SOURCE EXCERPT:
────────────────────────────────────────
If ${\sqrt 3} – {\sqrt 2}, 4- {\sqrt 6}, p {\sqrt 3} – q {\sqrt 2}$ form a geometric progression, find the values of p and q.

Question

If ${\sqrt 3} – {\sqrt 2}, 4- {\sqrt 6}, p{\sqrt 3} – q {\sqrt 2}$ form a geometric progression, find the values of p and q.

So I take the second term $4-{\sqrt 6} =( {\sqrt 3} – {\sqrt 2}) (r)$ , where r is the common ratio.

$4-{\sqrt 6} =( {\sqrt 3} – {\sqrt 2})( 2{\sqrt3} + {\sqrt2 })$

And found that the common ratio, r = $2{\sqrt3} + {\sqrt2 }$

To find the third term, I multiplied the second term with the common ratio.

$(4-{\sqrt 6})( 2{\sqrt3} + {\sqrt2 })= p{\sqrt 3} – q {\sqrt 2}$

$8{\sqrt 3} + 4{\sqrt2} – 6 {\sqrt 2} – 2{\sqrt 6} = p{\sqrt 3} – q {\sqrt 2}$

I am unable to proceed beyond this step.

Answer 1

You've made a computation error, perhaps? $$(4-\sqrt6)(2\sqrt3+\sqrt2)=8\sqrt3+4\sqrt2-6\sqrt2-2\sqrt3=6\sqrt3-2\sqrt2$$
────────────────────────────────────────
List the terms of the geometric progression as the question in the thread above gives them.

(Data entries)
────────────────────────────────────────
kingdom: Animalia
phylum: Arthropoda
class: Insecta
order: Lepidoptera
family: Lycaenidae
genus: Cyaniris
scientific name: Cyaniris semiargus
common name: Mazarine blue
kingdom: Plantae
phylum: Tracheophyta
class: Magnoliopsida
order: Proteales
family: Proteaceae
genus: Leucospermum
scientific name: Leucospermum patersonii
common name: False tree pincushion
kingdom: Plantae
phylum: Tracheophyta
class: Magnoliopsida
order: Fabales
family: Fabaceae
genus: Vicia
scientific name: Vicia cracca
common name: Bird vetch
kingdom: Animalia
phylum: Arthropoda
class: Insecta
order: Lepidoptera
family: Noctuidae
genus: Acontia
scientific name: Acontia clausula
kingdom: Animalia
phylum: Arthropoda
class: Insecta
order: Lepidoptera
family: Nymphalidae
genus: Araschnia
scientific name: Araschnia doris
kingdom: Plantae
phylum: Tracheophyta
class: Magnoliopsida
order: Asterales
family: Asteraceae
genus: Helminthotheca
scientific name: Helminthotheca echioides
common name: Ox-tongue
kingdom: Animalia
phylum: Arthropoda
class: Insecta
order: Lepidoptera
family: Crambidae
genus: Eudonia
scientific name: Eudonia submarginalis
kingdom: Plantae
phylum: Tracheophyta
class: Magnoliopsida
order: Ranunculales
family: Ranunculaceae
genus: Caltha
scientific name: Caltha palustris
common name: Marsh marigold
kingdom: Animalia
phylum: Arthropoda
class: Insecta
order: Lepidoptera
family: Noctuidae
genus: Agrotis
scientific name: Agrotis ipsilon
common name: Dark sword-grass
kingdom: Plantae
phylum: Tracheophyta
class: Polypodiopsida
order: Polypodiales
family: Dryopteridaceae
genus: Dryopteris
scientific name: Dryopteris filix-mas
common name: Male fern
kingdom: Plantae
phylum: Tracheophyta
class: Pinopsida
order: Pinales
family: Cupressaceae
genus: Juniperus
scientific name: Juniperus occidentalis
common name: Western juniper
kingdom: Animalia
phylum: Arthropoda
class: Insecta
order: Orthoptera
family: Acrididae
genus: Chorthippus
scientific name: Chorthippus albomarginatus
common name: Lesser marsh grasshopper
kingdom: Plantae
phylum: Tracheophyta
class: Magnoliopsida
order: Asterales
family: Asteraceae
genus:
────────────────────────────────────────
ANSWER BELOW:
√3 − √2
4 − √6
p√3 − q√2